What to do =
In the lines that begin with the one containing "Hi! I'm Yerenzter" and end with the one containing "### Social links", replace "casual coder" with "hobby coder". Return only those lines, with everything else left the same.

Supplied material =
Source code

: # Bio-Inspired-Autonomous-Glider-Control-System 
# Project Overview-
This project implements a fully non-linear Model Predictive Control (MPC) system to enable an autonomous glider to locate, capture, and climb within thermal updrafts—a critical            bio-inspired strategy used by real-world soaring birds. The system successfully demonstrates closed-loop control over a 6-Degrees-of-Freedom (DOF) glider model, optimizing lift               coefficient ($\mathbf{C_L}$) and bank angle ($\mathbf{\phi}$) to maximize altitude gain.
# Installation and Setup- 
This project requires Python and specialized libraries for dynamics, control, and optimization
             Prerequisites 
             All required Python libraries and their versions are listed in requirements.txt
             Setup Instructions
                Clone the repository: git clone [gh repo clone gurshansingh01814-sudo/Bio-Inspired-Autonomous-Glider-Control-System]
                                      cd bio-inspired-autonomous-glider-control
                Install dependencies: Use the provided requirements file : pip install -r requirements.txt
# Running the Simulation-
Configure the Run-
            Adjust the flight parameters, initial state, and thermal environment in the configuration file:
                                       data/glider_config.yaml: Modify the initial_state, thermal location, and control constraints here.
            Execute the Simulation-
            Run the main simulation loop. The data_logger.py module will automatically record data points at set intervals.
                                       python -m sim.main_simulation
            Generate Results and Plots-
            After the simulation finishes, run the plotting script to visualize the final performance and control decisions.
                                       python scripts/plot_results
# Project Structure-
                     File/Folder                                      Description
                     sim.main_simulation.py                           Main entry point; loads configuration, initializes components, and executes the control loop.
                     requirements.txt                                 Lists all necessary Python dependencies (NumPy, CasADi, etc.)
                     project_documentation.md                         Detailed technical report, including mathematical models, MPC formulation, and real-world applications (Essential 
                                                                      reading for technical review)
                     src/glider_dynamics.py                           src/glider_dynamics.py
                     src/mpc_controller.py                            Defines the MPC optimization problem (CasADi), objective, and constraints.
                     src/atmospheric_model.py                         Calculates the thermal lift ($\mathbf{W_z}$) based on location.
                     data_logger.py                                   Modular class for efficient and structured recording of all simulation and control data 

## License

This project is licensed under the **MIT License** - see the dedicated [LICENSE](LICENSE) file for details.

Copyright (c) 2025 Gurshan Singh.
==
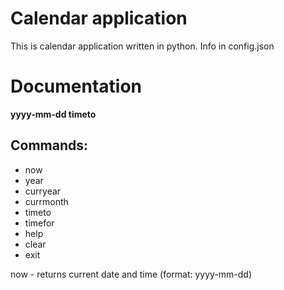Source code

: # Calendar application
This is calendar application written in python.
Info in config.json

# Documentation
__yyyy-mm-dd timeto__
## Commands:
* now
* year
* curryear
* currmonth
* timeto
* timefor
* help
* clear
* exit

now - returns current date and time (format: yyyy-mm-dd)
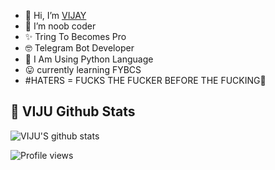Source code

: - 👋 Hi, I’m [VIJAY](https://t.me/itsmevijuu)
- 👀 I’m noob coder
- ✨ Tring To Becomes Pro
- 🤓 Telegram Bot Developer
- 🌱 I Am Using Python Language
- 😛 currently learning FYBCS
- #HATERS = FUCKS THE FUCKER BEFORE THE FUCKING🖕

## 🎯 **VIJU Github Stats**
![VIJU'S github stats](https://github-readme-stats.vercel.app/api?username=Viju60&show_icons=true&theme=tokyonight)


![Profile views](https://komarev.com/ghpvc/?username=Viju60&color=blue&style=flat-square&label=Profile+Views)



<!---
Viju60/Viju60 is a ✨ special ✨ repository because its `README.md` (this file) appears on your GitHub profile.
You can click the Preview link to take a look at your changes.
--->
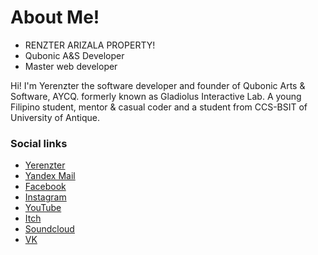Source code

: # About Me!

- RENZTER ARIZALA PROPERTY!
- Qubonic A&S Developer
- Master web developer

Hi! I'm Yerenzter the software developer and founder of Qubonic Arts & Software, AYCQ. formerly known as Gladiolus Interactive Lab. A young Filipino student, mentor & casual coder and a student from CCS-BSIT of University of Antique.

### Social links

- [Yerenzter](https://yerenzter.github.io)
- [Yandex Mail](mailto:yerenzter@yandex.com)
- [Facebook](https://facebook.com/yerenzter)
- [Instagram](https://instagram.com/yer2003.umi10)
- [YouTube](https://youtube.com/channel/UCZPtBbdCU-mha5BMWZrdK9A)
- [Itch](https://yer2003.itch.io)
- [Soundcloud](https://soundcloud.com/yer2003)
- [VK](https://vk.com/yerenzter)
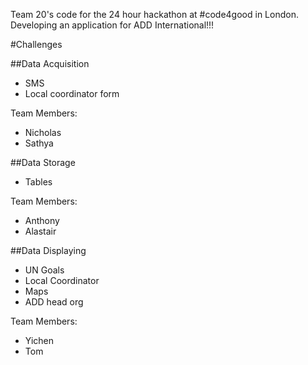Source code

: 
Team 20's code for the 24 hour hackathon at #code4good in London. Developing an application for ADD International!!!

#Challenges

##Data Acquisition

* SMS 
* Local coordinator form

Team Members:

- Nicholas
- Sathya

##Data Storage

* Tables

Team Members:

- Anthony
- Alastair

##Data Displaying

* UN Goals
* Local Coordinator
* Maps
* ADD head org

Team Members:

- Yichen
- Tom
==
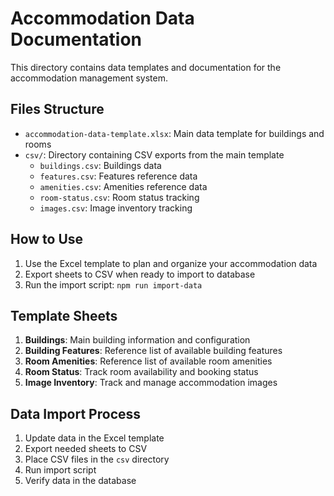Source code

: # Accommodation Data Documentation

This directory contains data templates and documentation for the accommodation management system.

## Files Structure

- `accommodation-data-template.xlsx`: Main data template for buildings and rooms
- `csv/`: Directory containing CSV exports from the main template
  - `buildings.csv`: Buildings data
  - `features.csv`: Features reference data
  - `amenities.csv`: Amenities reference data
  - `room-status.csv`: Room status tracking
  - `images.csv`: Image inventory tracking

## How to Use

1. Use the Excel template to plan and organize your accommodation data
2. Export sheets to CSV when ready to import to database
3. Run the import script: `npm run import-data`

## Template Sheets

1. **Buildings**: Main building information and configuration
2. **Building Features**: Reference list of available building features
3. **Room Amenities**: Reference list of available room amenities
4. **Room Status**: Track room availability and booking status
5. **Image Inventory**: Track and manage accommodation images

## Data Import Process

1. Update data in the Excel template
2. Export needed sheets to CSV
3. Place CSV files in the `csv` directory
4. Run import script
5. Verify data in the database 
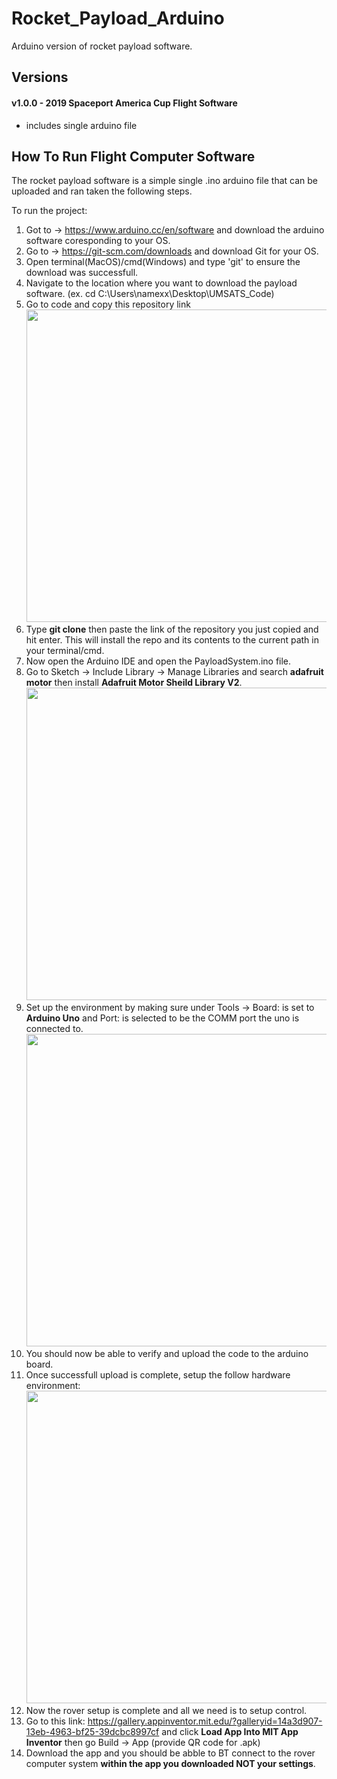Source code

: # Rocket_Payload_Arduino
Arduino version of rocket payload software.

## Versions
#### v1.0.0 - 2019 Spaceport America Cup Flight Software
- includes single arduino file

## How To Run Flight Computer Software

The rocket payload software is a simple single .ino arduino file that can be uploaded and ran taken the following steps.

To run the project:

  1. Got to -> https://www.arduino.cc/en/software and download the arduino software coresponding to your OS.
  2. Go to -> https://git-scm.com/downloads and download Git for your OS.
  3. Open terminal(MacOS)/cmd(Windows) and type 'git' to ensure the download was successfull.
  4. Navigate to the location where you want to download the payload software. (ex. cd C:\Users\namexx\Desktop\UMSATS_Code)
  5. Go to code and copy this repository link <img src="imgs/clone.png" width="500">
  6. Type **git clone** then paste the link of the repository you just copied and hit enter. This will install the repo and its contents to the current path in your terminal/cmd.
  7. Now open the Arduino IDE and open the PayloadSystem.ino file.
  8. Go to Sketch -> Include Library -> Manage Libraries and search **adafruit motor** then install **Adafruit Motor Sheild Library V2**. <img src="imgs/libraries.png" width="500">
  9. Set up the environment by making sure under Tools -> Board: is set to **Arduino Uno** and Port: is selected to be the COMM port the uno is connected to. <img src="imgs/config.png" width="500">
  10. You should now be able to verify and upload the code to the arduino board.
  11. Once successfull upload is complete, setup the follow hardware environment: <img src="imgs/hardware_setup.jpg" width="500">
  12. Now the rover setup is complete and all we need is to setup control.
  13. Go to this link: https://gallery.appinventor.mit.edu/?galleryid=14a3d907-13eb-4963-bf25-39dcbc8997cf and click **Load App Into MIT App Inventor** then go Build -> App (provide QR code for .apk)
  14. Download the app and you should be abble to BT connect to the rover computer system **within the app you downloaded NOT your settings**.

Solution to the exercise =
Hi! I'm Yerenzter the software developer and founder of Qubonic Arts & Software, AYCQ. formerly known as Gladiolus Interactive Lab. A young Filipino student, mentor & hobby coder and a student from CCS-BSIT of University of Antique.

### Social links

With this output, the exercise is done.